──────── Extrait à lire
Anastasia était une horreur de propagande et de revisionisme historique.
Il y a 23 ans je regardais la bande annonce en boucle sur le superbe morceau « Higher » de Creed.
Superbe film d’animation !
J’ai bien aimé dommage qu’il n’est pas marché.
Don bluth = Dragon’s lair soit un jeu vidéo sublime mais imparfait
Chef d’oeuvre SF. La scène d’ouverture est un master class qui fout la honte à énormément de films du genre. La scène de cache cache est hyper stylé. Et la fin est tellement puissante. Grosse mention a la musique du film qui accompagne le tout.
Incroyable coïncidence que cet article sorte 2 jours après que j’ai décidé de revisionner ce film de mon enfance.
────────────────
▶ [Consigne écrite 1]: Reprenez les commentaires sur le film d'animation depuis « Anastasia était une » jusqu'à « film d’animation ! » inclus, en remplaçant « en boucle » par « sans arrêt ».
▶ [Consigne écrite 2]: Poursuivez les commentaires sur le film d'animation à la suite de leur dernière phrase.
──────── Extrait des données
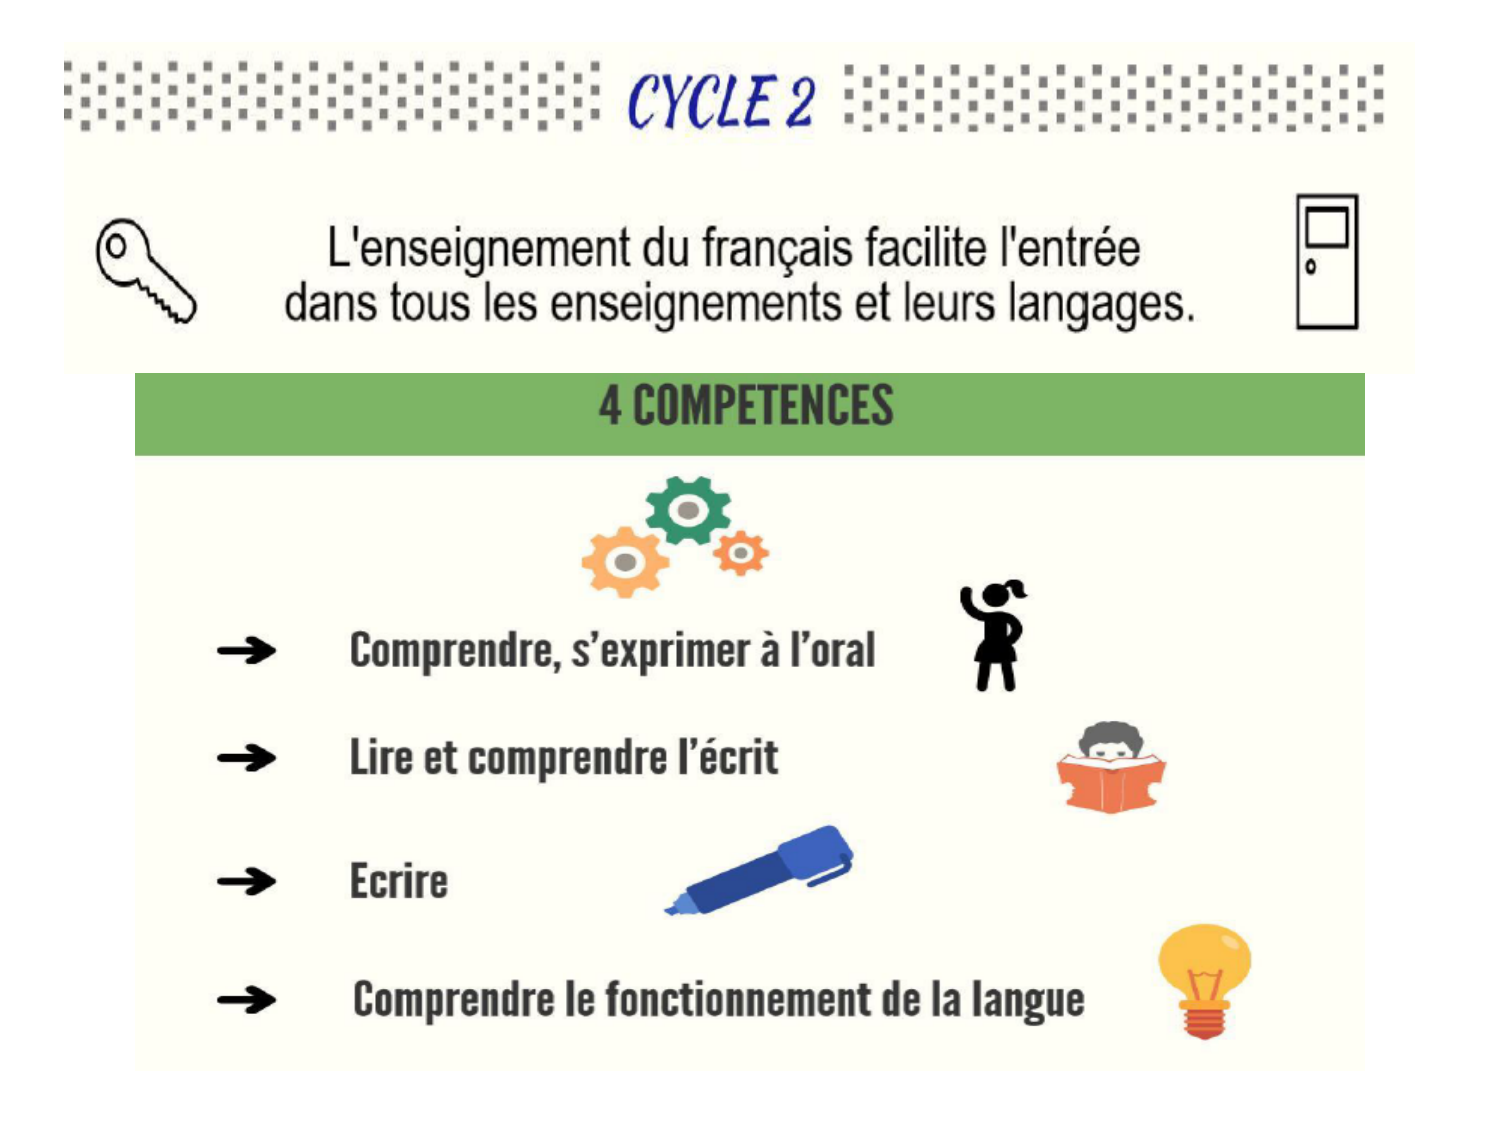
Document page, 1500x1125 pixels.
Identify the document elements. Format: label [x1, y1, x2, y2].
────────────────
▶ [Résultat obtenu 1]:
Anastasia était une horreur de propagande et de revisionisme historique.
Il y a 23 ans je regardais la bande annonce sans arrêt sur le superbe morceau « Higher » de Creed.
Superbe film d’animation !

▶ [Résultat obtenu 2]:
J’aime beaucoup ce film, qui n’est certes pas un chef d’œuvre mais fortement en avance sur son temps. Plus jeune je n’avais pas remarqué que les Drej étaient en 3D parce qu’ils fait de pure énergie, ce qui m’instantanément sauté aux yeux lors de mon revisionnage. D’ailleurs le mélange 2D/3D, pas toujours parfait, est vraiment remarquable. J’aime beaucoup la scène de « cache-cache » avec tous les reflets qui, je pense, était révolutionnaire à l’époque sans les technologies actuelles.
Dommage que ce film ait flop et ait conduit à la fermeture de Fox Animation.